(Brief): Here the job is to copy the data exactly and to exclude every image from it.

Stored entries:
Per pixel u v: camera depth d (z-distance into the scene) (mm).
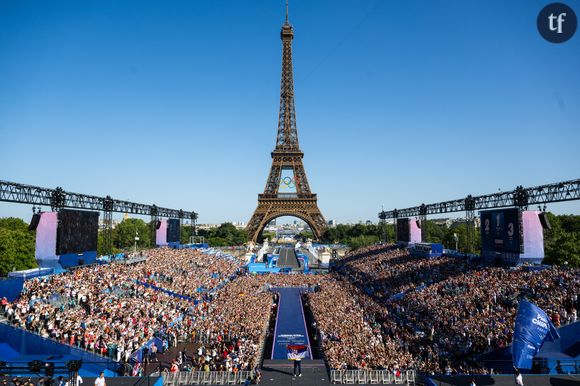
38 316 51844
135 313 63750
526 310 40844
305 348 47188
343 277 132625
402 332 68125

(Answer to this task):
Per pixel u v: camera depth d (z-distance into the scene) (mm).
38 316 51844
135 313 63750
526 310 40844
305 348 47188
343 277 132625
402 332 68125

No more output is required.